Worse, Bowman called a (accurate) report that a Hamas attacker raped an Israeli woman on October 7 a “lie” and “propaganda.” Though he later said he regretted it, he accused Israel of “apartheid” and “genocide” and called the American Israel Public Affairs Committee racist when the group ran a campaign against him. (“They want to call me the N-word,” said Bowman, who is black.) He told Politico that Westchester County, the heart of his district, “is segregated. There are places where Jews live and are concentrated. … I have no doubt they decided to do that for their own reasons.” As a result, Bowman said, “we've been segregated, discriminated against and miseducated.”
But here's the key difference: While Trump's bigotry has become the norm for MAGA Republicans, Bowman's fellow Democrats have had no patience for his, well, bullshit.
“There's a word for this scapegoating: anti-Semitism,” Rep. Ritchie Torres said of a fellow New York Democrat who claimed that Jews “segregated” themselves. And after Bowman's vulgar rant in the South Bronx, Torres wrote to X, “The level of profanity here is shockingly unbecoming of a member of Congress. Jamaal Bowman's outrageous rant bears no resemblance to the decency of the people I know in the South Bronx.”
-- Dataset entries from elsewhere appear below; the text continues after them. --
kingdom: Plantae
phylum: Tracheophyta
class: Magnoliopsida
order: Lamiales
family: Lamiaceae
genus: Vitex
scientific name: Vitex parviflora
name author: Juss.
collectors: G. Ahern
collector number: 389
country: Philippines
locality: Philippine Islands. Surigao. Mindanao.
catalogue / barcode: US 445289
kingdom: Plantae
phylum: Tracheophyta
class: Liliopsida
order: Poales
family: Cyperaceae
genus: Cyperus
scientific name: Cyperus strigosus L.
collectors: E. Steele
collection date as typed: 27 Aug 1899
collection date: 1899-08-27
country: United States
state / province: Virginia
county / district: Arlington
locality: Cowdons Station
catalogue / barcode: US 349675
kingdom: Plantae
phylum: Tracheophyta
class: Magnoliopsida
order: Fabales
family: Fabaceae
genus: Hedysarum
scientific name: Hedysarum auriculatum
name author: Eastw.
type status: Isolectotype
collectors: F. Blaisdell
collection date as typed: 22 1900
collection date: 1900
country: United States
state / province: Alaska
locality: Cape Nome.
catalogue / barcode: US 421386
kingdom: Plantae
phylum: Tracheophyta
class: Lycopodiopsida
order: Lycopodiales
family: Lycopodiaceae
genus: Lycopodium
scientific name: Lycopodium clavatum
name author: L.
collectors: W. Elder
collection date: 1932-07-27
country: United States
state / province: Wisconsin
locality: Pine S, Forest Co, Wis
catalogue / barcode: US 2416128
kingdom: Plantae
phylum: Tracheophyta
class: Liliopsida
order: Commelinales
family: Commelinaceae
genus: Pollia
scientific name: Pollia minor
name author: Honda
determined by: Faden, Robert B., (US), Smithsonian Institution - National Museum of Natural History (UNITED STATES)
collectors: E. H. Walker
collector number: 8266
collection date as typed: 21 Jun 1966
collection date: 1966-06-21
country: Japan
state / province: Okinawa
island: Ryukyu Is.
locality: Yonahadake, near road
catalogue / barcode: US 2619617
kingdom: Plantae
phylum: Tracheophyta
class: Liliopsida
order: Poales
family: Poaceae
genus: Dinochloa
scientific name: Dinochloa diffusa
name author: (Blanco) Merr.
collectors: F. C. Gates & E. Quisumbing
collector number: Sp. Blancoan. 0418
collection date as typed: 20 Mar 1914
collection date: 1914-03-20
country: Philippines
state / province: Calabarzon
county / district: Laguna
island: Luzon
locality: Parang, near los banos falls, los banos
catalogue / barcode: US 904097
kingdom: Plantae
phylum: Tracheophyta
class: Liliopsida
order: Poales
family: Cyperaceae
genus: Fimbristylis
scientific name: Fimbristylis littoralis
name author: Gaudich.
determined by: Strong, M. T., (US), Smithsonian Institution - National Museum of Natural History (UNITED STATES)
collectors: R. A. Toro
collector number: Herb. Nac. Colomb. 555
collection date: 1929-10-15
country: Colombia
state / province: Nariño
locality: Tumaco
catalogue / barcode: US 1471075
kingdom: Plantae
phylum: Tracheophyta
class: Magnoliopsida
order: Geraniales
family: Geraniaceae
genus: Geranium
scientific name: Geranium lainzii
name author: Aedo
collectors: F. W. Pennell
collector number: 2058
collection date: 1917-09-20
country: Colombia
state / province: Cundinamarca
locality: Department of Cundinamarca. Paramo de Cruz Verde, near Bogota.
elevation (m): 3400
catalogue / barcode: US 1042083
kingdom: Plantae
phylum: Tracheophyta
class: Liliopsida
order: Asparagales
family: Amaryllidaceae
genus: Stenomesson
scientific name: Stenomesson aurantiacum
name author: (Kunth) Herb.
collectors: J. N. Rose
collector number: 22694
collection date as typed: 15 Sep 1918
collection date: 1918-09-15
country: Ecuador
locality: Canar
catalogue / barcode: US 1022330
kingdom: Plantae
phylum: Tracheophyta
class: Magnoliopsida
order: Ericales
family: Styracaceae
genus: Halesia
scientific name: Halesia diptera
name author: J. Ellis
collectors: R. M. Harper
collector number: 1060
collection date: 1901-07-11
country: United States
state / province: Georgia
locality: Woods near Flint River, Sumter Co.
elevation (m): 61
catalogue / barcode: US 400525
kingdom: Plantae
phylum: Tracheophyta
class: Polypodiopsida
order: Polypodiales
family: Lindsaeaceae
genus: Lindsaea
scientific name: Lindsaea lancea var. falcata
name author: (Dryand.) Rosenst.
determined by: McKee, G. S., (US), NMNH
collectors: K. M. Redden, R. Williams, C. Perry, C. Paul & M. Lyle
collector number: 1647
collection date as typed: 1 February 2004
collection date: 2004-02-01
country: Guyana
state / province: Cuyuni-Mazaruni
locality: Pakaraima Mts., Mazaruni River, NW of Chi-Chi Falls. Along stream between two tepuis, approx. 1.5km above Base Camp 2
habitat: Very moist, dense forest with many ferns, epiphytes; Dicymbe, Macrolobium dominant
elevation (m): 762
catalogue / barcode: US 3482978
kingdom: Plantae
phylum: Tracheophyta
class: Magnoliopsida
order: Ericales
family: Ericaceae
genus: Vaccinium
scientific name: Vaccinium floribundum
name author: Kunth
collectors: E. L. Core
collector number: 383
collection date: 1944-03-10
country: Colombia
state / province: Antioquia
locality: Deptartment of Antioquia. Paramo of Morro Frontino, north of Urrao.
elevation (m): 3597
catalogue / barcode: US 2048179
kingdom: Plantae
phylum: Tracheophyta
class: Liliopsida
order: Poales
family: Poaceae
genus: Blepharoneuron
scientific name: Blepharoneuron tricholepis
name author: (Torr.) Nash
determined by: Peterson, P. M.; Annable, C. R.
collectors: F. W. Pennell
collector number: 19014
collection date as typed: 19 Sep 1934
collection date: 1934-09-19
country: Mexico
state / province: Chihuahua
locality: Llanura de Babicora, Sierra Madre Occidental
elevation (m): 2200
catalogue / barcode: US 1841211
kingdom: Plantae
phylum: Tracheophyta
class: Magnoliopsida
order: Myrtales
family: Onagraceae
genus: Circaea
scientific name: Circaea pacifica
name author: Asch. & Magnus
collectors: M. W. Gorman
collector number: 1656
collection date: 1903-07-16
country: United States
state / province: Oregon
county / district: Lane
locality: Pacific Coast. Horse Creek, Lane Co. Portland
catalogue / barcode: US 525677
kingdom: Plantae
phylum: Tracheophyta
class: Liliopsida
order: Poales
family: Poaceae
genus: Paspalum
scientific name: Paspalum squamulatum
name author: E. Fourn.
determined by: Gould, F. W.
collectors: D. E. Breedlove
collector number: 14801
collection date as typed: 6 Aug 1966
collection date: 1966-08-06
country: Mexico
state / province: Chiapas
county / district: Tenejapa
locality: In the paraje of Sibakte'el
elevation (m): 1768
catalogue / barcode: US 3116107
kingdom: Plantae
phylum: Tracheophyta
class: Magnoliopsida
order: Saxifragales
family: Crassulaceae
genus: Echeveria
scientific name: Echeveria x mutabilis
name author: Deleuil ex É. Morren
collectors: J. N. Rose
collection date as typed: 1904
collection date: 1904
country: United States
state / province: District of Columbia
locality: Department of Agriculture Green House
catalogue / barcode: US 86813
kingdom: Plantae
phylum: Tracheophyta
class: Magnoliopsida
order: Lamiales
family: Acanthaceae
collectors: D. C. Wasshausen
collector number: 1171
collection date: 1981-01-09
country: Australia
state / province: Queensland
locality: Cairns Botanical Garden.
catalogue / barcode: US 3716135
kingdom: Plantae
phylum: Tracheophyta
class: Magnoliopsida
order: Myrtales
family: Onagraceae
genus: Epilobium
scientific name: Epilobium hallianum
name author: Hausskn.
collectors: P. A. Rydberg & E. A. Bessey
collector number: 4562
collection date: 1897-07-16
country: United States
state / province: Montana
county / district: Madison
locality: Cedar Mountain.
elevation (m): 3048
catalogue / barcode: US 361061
While House Democratic leadership nominally supports all incumbents, including Bowman, they have not campaigned for him or opposed AIPAC's massive spending to oust him, Punchbowl News reported. And on Tuesday, Democrats in New York's 16th Congressional District rejected Bowman, nominating Westchester County Mayor George Latimer for the Democratic-dominated district.
Democrats' ability to stand up to extremism doesn't necessarily make them more honorable than Republicans. It's also a matter of math: Gallup polls show that 72% of Republicans identify as conservative, while only 27% identify as moderate or liberal. But among Democrats, the numbers are more evenly split: 54% are liberal, and 46% are moderate or conservative.
These numbers make it harder for extremists to win Democratic primaries. They explain why the group of far-left Democrats informally known as “the Squad” in the House of Representatives has fewer than 10 members (including Bowman), while its far-right counterpart, the House Freedom Caucus, has about four times as many members. In contrast to Squad members Bowman and Rep. Cori Bush (D-Missouri), who will face tough primary opponents in August, Freedom Caucus firebrand Rep. Lauren Boebert (R-Colo.) won her primary handily on Tuesday night. The only member of the Freedom Caucus who could lose the primary (pending a recount) is Chairman Bob Good (R-Va.), but he is trailing another election-denying extremist backed by President Trump.
Bowman will soon be gone. And that's fine. There will surely be more like him. The right doesn't have a monopoly on tyrants and demagogues. But in a time when the country is losing its mind, it's an encouraging sign that there are still significant groups on the left who are willing to say “Fuck it.”